Innovation During Turbulent Times

A word from our Dean of Innovation and Technology and Head adjudicator for tt100, Dr Dzingai Katsamba on his thoughts on innovation during turbulent times…

Innovation has proved to be a messy process—hard to measure and hard to manage. Most people recognise it only when it generates a surge in growth. When revenues and earnings decline, during a recession, executives often conclude that their innovation efforts are just not worth it. Maybe innovation is not so important after all, they think. They may even think that their teams have lost touch. Some executives may even think that it is better to focus on the tried and true than to waste money on untested ideas. The global Covid-19 pandemic has left many leaders grappling for survival, as most organisations are suffering from acute financial hemorrhaging. The question is, whether innovation is important during economic turbulence?

The contrary view, of course, is that innovation is both a vaccine against market slowdowns and an elixir that rejuvenates growth. Imagine how much better off General Motors might be today if the company had matched the pace of innovation set by Honda or Toyota. Imagine how much worse off Apple would be had it not created the iPod, iTunes, and the iPhone. However, when times are hard, companies grow disillusioned with their innovation efforts perhaps because their innovation efforts were not very effective to begin with. Innovation is not integral to the workings of many organisations. The creativity that leads to game-changing ideas is missing or stifled. Why would any company gamble on a process that seems risky and unpredictable even in good times?

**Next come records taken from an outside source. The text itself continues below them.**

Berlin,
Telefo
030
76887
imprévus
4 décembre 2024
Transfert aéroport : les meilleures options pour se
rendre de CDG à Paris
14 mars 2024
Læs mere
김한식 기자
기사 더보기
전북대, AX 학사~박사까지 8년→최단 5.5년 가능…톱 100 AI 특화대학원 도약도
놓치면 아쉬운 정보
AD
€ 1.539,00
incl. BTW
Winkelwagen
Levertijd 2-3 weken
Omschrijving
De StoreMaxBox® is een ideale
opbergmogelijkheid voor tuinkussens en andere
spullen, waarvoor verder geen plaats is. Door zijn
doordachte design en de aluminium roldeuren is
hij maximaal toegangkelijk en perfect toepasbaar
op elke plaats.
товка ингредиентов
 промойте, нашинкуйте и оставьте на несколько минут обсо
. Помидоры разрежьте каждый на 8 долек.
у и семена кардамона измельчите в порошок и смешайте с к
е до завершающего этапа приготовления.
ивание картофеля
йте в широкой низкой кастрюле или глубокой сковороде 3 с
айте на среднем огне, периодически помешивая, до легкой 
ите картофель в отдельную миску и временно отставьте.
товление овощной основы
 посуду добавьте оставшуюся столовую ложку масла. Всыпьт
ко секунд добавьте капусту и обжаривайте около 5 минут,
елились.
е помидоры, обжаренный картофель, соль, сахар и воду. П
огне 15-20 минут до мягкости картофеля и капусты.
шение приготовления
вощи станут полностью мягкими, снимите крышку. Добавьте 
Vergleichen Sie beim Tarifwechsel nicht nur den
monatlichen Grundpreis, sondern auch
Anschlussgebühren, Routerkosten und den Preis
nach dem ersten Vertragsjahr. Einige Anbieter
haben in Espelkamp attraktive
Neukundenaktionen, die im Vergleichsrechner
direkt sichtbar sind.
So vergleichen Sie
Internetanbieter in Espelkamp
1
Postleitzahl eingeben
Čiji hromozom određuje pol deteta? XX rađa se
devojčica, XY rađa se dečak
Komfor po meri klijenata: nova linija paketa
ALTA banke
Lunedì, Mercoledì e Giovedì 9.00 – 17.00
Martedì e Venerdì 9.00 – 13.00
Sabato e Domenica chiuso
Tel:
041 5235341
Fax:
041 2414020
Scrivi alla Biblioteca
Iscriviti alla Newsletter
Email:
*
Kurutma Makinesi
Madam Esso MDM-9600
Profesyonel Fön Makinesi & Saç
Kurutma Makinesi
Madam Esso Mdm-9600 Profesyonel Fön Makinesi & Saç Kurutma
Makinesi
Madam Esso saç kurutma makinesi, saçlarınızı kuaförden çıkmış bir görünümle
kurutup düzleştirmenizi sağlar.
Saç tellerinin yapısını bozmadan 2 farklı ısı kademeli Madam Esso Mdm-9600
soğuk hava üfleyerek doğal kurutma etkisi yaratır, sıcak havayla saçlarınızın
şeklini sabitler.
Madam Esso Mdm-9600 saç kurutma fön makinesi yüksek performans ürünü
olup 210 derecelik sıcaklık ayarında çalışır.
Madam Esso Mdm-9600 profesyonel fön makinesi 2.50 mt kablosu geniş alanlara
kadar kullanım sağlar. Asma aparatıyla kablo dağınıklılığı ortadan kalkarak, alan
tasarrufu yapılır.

A good example of perpetual innovation is the fashion industry. Every successful fashion company essentially reinvents its product line and thus its brand every season. It repeatedly brings out products that consumers do not know they needed, often sparking such high demand that the previous year’s fashions are suddenly obsolete. A fashion company that fails to innovate at this pace faces certain death. Thus, fashion companies have refined an organisational model that ensures a constant stream of innovation regardless of the state of the economy.

This is what I am proposing that organisations consider – that they find ways to show up and redefine their innovation models ensuring ways that there is a constant stream of innovation regardless of the state of the economy. It is imperative to note that innovation should be ubiquitous throughout the whole organisation during good and during bad economic times. It is during turbulent or crisis times that organisations should be more innovative.